* **TO DO**: Look below for the line that has "X160610400Y-83788400D01*". Set down the lines from there through the line that has "X160630000Y-76670000D01*", exactly as written.

* **DATA**:
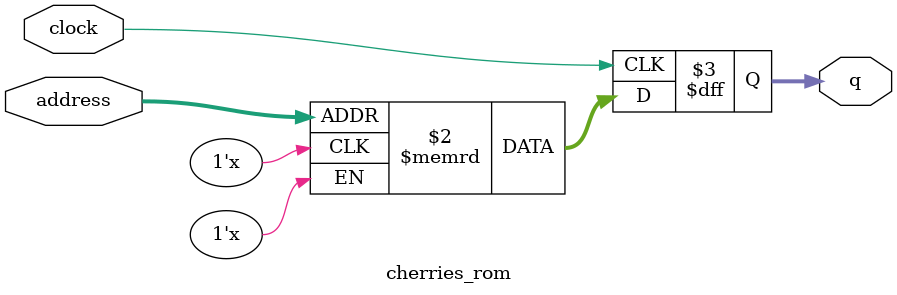
<source format=sv>
module cherries_rom (
	input logic clock,
	input logic [7:0] address,
	output logic [1:0] q
);

logic [1:0] memory [0:255] /* synthesis ram_init_file = "./cherries/cherries.mif" */;

always_ff @ (posedge clock) begin
	q <= memory[address];
end

endmodule

</source>
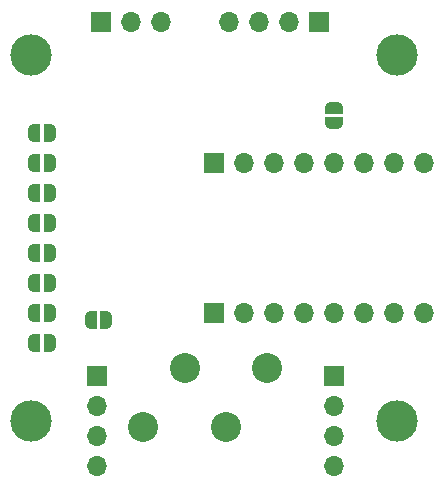
<source format=gbr>
%TF.GenerationSoftware,KiCad,Pcbnew,7.0.1*%
%TF.CreationDate,2024-04-15T22:24:01+02:00*%
%TF.ProjectId,nema17_driver,6e656d61-3137-45f6-9472-697665722e6b,rev?*%
%TF.SameCoordinates,Original*%
%TF.FileFunction,Soldermask,Bot*%
%TF.FilePolarity,Negative*%
%FSLAX46Y46*%
G04 Gerber Fmt 4.6, Leading zero omitted, Abs format (unit mm)*
G04 Created by KiCad (PCBNEW 7.0.1) date 2024-04-15 22:24:01*
%MOMM*%
%LPD*%
G01*
G04 APERTURE LIST*
G04 Aperture macros list*
%AMFreePoly0*
4,1,19,0.500000,-0.750000,0.000000,-0.750000,0.000000,-0.744911,-0.071157,-0.744911,-0.207708,-0.704816,-0.327430,-0.627875,-0.420627,-0.520320,-0.479746,-0.390866,-0.500000,-0.250000,-0.500000,0.250000,-0.479746,0.390866,-0.420627,0.520320,-0.327430,0.627875,-0.207708,0.704816,-0.071157,0.744911,0.000000,0.744911,0.000000,0.750000,0.500000,0.750000,0.500000,-0.750000,0.500000,-0.750000,
$1*%
%AMFreePoly1*
4,1,19,0.000000,0.744911,0.071157,0.744911,0.207708,0.704816,0.327430,0.627875,0.420627,0.520320,0.479746,0.390866,0.500000,0.250000,0.500000,-0.250000,0.479746,-0.390866,0.420627,-0.520320,0.327430,-0.627875,0.207708,-0.704816,0.071157,-0.744911,0.000000,-0.744911,0.000000,-0.750000,-0.500000,-0.750000,-0.500000,0.750000,0.000000,0.750000,0.000000,0.744911,0.000000,0.744911,
$1*%
G04 Aperture macros list end*
%ADD10R,1.700000X1.700000*%
%ADD11O,1.700000X1.700000*%
%ADD12C,3.500000*%
%ADD13FreePoly0,180.000000*%
%ADD14FreePoly1,180.000000*%
%ADD15FreePoly0,270.000000*%
%ADD16FreePoly1,270.000000*%
%ADD17C,2.540000*%
G04 APERTURE END LIST*
D10*
%TO.C,X2*%
X156135000Y-92694000D03*
D11*
X156135000Y-95234000D03*
X156135000Y-97774000D03*
X156135000Y-100314000D03*
%TD*%
D10*
%TO.C,X1*%
X136094000Y-92684000D03*
D11*
X136094000Y-95224000D03*
X136094000Y-97764000D03*
X136094000Y-100304000D03*
%TD*%
D10*
%TO.C,X5*%
X136363000Y-62687000D03*
D11*
X138903000Y-62687000D03*
X141443000Y-62687000D03*
%TD*%
D12*
%TO.C,H2*%
X161500000Y-65500000D03*
%TD*%
%TO.C,H4*%
X161500000Y-96500000D03*
%TD*%
%TO.C,H1*%
X130500000Y-65500000D03*
%TD*%
D10*
%TO.C,X4*%
X154890000Y-62712000D03*
D11*
X152350000Y-62712000D03*
X149810000Y-62712000D03*
X147270000Y-62712000D03*
%TD*%
D12*
%TO.C,H3*%
X130500000Y-96500000D03*
%TD*%
D13*
%TO.C,JP7*%
X132060000Y-79730000D03*
D14*
X130760000Y-79730000D03*
%TD*%
D10*
%TO.C,POW1*%
X146000000Y-74650000D03*
D11*
X148540000Y-74650000D03*
X151080000Y-74650000D03*
X153620000Y-74650000D03*
X156160000Y-74650000D03*
X158700000Y-74650000D03*
X161240000Y-74650000D03*
X163780000Y-74650000D03*
%TD*%
D13*
%TO.C,JP5*%
X132060000Y-84810000D03*
D14*
X130760000Y-84810000D03*
%TD*%
D15*
%TO.C,JP2*%
X156160000Y-69936000D03*
D16*
X156160000Y-71236000D03*
%TD*%
D14*
%TO.C,JP1*%
X135545600Y-87908800D03*
D13*
X136845600Y-87908800D03*
%TD*%
%TO.C,JP6*%
X132060000Y-82270000D03*
D14*
X130760000Y-82270000D03*
%TD*%
D13*
%TO.C,JP3*%
X132060000Y-89890000D03*
D14*
X130760000Y-89890000D03*
%TD*%
D10*
%TO.C,POW2*%
X146000000Y-87350000D03*
D11*
X148540000Y-87350000D03*
X151080000Y-87350000D03*
X153620000Y-87350000D03*
X156160000Y-87350000D03*
X158700000Y-87350000D03*
X161240000Y-87350000D03*
X163780000Y-87350000D03*
%TD*%
D13*
%TO.C,JP10*%
X132060000Y-72110000D03*
D14*
X130760000Y-72110000D03*
%TD*%
D13*
%TO.C,JP8*%
X132060000Y-77190000D03*
D14*
X130760000Y-77190000D03*
%TD*%
D13*
%TO.C,JP9*%
X132060000Y-74650000D03*
D14*
X130760000Y-74650000D03*
%TD*%
D13*
%TO.C,JP4*%
X132060000Y-87350000D03*
D14*
X130760000Y-87350000D03*
%TD*%
D17*
%TO.C,X3*%
X150500000Y-91982000D03*
X147000000Y-96982000D03*
X143500000Y-91982000D03*
X140000000Y-96982000D03*
%TD*%
M02*

</source>
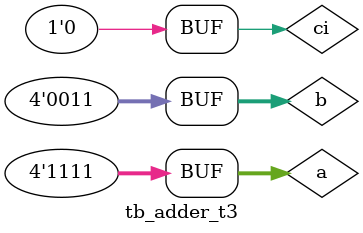
<source format=sv>
module tb_adder_t3;
  logic[3:0] sum, a, b;
  logic ci,co;
  
  
  adder_t3 U1(co, sum, a, b, ci);
  
  initial begin
   a=0;
   b=0;
    ci=0;
    #15 a=4'hA;
    #2 b=3;
    #2 a=2;
    #2 a=15;
    
    
  end
  

endmodule

</source>
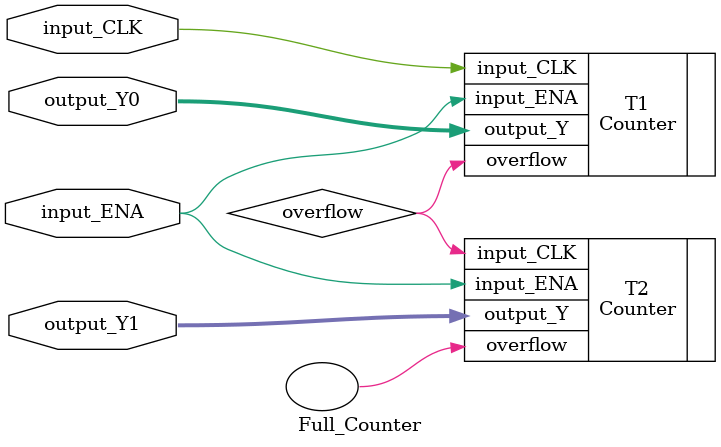
<source format=v>
`timescale 1ns / 1ps
module Full_Counter(
    input input_CLK,
    input input_ENA,
    inout [3:0] output_Y1,
    inout [3:0] output_Y0
    );
	 
	wire overflow;
	 
	Counter T1(.input_CLK(input_CLK), .input_ENA(input_ENA), .output_Y(output_Y0), .overflow(overflow));
	Counter T2(.input_CLK(overflow), .input_ENA(input_ENA), .output_Y(output_Y1), .overflow());

endmodule

</source>
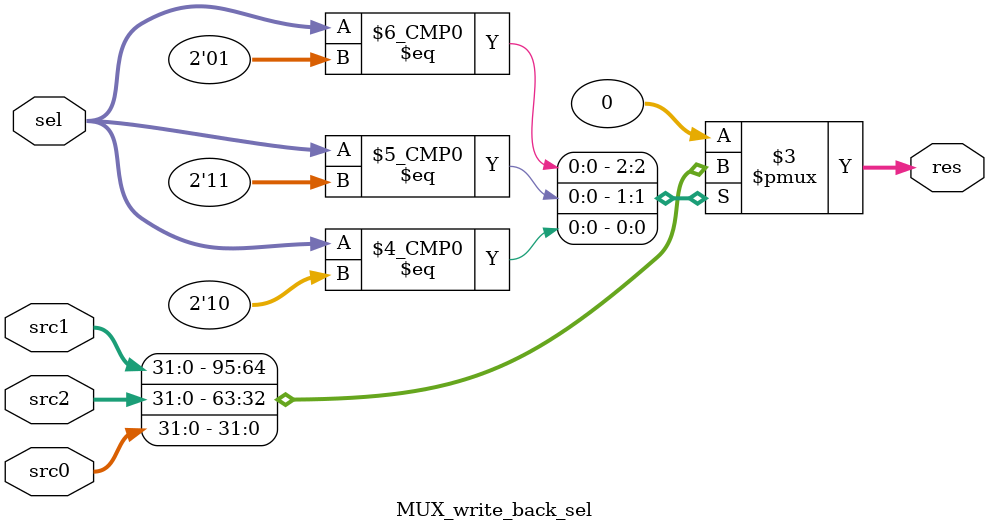
<source format=v>
`timescale 1ns / 1ps

module MUX_write_back_sel(
input [1:0] sel,
input [31:0] src1,
input [31:0] src0,
input [31:0] src2,
output reg [31:0] res
);
parameter NAN=2'd0;
parameter choose_pc_add4=2'd1;
parameter choose_alu_res=2'd2;
parameter choose_mem_read_data=2'd3;

always@(*)
begin
    case(sel)
        choose_pc_add4:
            res = src1;
        choose_mem_read_data:
            res = src2;
        choose_alu_res:
            res = src0;
        default:    
            res = 0;
    endcase
end
endmodule
</source>
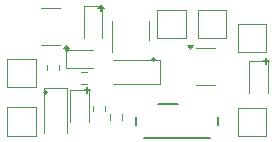
<source format=gbr>
%TF.GenerationSoftware,KiCad,Pcbnew,8.0.7*%
%TF.CreationDate,2025-01-11T15:19:25-09:00*%
%TF.ProjectId,wearable_battery_board,77656172-6162-46c6-955f-626174746572,rev?*%
%TF.SameCoordinates,Original*%
%TF.FileFunction,Legend,Top*%
%TF.FilePolarity,Positive*%
%FSLAX46Y46*%
G04 Gerber Fmt 4.6, Leading zero omitted, Abs format (unit mm)*
G04 Created by KiCad (PCBNEW 8.0.7) date 2025-01-11 15:19:25*
%MOMM*%
%LPD*%
G01*
G04 APERTURE LIST*
%ADD10C,0.150000*%
%ADD11C,0.120000*%
%ADD12C,0.152400*%
G04 APERTURE END LIST*
D10*
X151222884Y-79705200D02*
G75*
G02*
X150935516Y-79705200I-143684J0D01*
G01*
X150935516Y-79705200D02*
G75*
G02*
X151222884Y-79705200I143684J0D01*
G01*
X146405600Y-75285600D02*
X146913600Y-75285600D01*
X160629600Y-79552800D02*
X160629600Y-80060800D01*
X146659600Y-75031600D02*
X146659600Y-75539600D01*
X145491200Y-82042000D02*
X145491200Y-82550000D01*
X160375600Y-79806800D02*
X160883600Y-79806800D01*
X142078884Y-82499200D02*
G75*
G02*
X141791516Y-82499200I-143684J0D01*
G01*
X141791516Y-82499200D02*
G75*
G02*
X142078884Y-82499200I143684J0D01*
G01*
X143907684Y-78892400D02*
G75*
G02*
X143620316Y-78892400I-143684J0D01*
G01*
X143620316Y-78892400D02*
G75*
G02*
X143907684Y-78892400I143684J0D01*
G01*
X145237200Y-82296000D02*
X145745200Y-82296000D01*
D11*
%TO.C,TP3*%
X151403200Y-75457200D02*
X153803200Y-75457200D01*
X151403200Y-77857200D02*
X151403200Y-75457200D01*
X153803200Y-75457200D02*
X153803200Y-77857200D01*
X153803200Y-77857200D02*
X151403200Y-77857200D01*
%TO.C,C1*%
X144045800Y-82262400D02*
X144045800Y-84972400D01*
X145615800Y-82262400D02*
X144045800Y-82262400D01*
X145615800Y-84972400D02*
X145615800Y-82262400D01*
%TO.C,R1*%
X144949142Y-80757500D02*
X145423658Y-80757500D01*
X144949142Y-81802500D02*
X145423658Y-81802500D01*
%TO.C,R5*%
X145933900Y-83582742D02*
X145933900Y-84057258D01*
X146978900Y-83582742D02*
X146978900Y-84057258D01*
%TO.C,C5*%
X159184200Y-79824000D02*
X159184200Y-82534000D01*
X160754200Y-79824000D02*
X159184200Y-79824000D01*
X160754200Y-82534000D02*
X160754200Y-79824000D01*
%TO.C,D2*%
X143701400Y-78919400D02*
X143701400Y-80389400D01*
X143701400Y-80389400D02*
X145986400Y-80389400D01*
X145986400Y-78919400D02*
X143701400Y-78919400D01*
%TO.C,TP4*%
X154830000Y-75460000D02*
X157230000Y-75460000D01*
X154830000Y-77860000D02*
X154830000Y-75460000D01*
X157230000Y-75460000D02*
X157230000Y-77860000D01*
X157230000Y-77860000D02*
X154830000Y-77860000D01*
%TO.C,U1*%
X142372500Y-75351200D02*
X141572500Y-75351200D01*
X142372500Y-75351200D02*
X143172500Y-75351200D01*
X142372500Y-78471200D02*
X141572500Y-78471200D01*
X142372500Y-78471200D02*
X143172500Y-78471200D01*
X143912500Y-78751200D02*
X143432500Y-78751200D01*
X143672500Y-78421200D01*
X143912500Y-78751200D01*
G36*
X143912500Y-78751200D02*
G01*
X143432500Y-78751200D01*
X143672500Y-78421200D01*
X143912500Y-78751200D01*
G37*
D12*
%TO.C,SW1*%
X149580600Y-85202259D02*
X149580600Y-84580541D01*
X151498737Y-83464400D02*
X153122060Y-83464400D01*
X155882340Y-86309199D02*
X150238460Y-86309199D01*
X156540200Y-84580541D02*
X156540200Y-85202259D01*
D11*
%TO.C,U2*%
X155448000Y-78754800D02*
X154648000Y-78754800D01*
X155448000Y-78754800D02*
X156248000Y-78754800D01*
X155448000Y-81874800D02*
X154648000Y-81874800D01*
X155448000Y-81874800D02*
X156248000Y-81874800D01*
X154148000Y-78804800D02*
X153908000Y-78474800D01*
X154388000Y-78474800D01*
X154148000Y-78804800D01*
G36*
X154148000Y-78804800D02*
G01*
X153908000Y-78474800D01*
X154388000Y-78474800D01*
X154148000Y-78804800D01*
G37*
%TO.C,R6*%
X147407100Y-84768458D02*
X147407100Y-84293942D01*
X148452100Y-84768458D02*
X148452100Y-84293942D01*
%TO.C,Q1*%
X147538000Y-77216000D02*
X147538000Y-76416000D01*
X147538000Y-77216000D02*
X147538000Y-79016000D01*
X150658000Y-77216000D02*
X150658000Y-76416000D01*
X150658000Y-77216000D02*
X150658000Y-78016000D01*
%TO.C,TP2*%
X138703200Y-83737600D02*
X141103200Y-83737600D01*
X138703200Y-86137600D02*
X138703200Y-83737600D01*
X141103200Y-83737600D02*
X141103200Y-86137600D01*
X141103200Y-86137600D02*
X138703200Y-86137600D01*
%TO.C,D3*%
X151661200Y-79721200D02*
X147651200Y-79721200D01*
X151661200Y-81721200D02*
X147651200Y-81721200D01*
X151661200Y-81721200D02*
X151661200Y-79721200D01*
%TO.C,TP6*%
X158210400Y-83788400D02*
X160610400Y-83788400D01*
X158210400Y-86188400D02*
X158210400Y-83788400D01*
X160610400Y-83788400D02*
X160610400Y-86188400D01*
X160610400Y-86188400D02*
X158210400Y-86188400D01*
%TO.C,R2*%
X142022300Y-80128342D02*
X142022300Y-80602858D01*
X143067300Y-80128342D02*
X143067300Y-80602858D01*
%TO.C,C2*%
X145163400Y-75150400D02*
X145163400Y-77860400D01*
X146733400Y-75150400D02*
X145163400Y-75150400D01*
X146733400Y-77860400D02*
X146733400Y-75150400D01*
%TO.C,TP5*%
X158230000Y-76670000D02*
X160630000Y-76670000D01*
X158230000Y-79070000D02*
X158230000Y-76670000D01*
X160630000Y-76670000D02*
X160630000Y-79070000D01*
X160630000Y-79070000D02*
X158230000Y-79070000D01*
%TO.C,TP1*%
X138703200Y-79622800D02*
X141103200Y-79622800D01*
X138703200Y-82022800D02*
X138703200Y-79622800D01*
X141103200Y-79622800D02*
X141103200Y-82022800D01*
X141103200Y-82022800D02*
X138703200Y-82022800D01*
%TO.C,D1*%
X141798800Y-82067200D02*
X141798800Y-85927200D01*
X143798800Y-82067200D02*
X141798800Y-82067200D01*
X143798800Y-82067200D02*
X143798800Y-85927200D01*
%TD*%
M02*

</source>
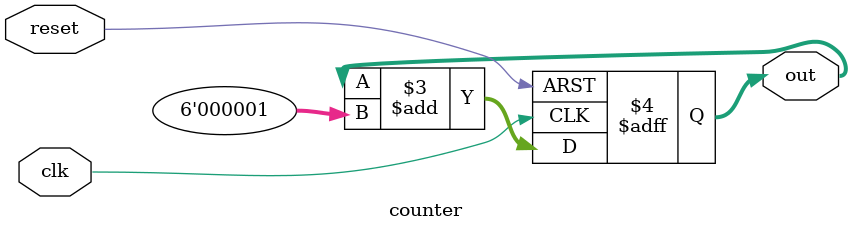
<source format=v>
module counter (clk,reset,out);
input clk,reset;
output reg [5:0] out;

always @ (posedge clk or posedge reset)
	if(reset == 1'b1)                    //當reset=0時，計數器輸出值歸零
		out <= 6'b0;
	else 
		out <= out + 6'd1;                //正常運作時，每逢clk正緣，計數值加一
		
endmodule
</source>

* **ANSWER FOR THIS EXERCISE**:
X160610400Y-83788400D01*
X158210400Y-86188400D02*
X158210400Y-83788400D01*
X160610400Y-83788400D02*
X160610400Y-86188400D01*
X160610400Y-86188400D02*
X158210400Y-86188400D01*
%TO.C,R2*%
X142022300Y-80128342D02*
X142022300Y-80602858D01*
X143067300Y-80128342D02*
X143067300Y-80602858D01*
%TO.C,C2*%
X145163400Y-75150400D02*
X145163400Y-77860400D01*
X146733400Y-75150400D02*
X145163400Y-75150400D01*
X146733400Y-77860400D02*
X146733400Y-75150400D01*
%TO.C,TP5*%
X158230000Y-76670000D02*
X160630000Y-76670000D01*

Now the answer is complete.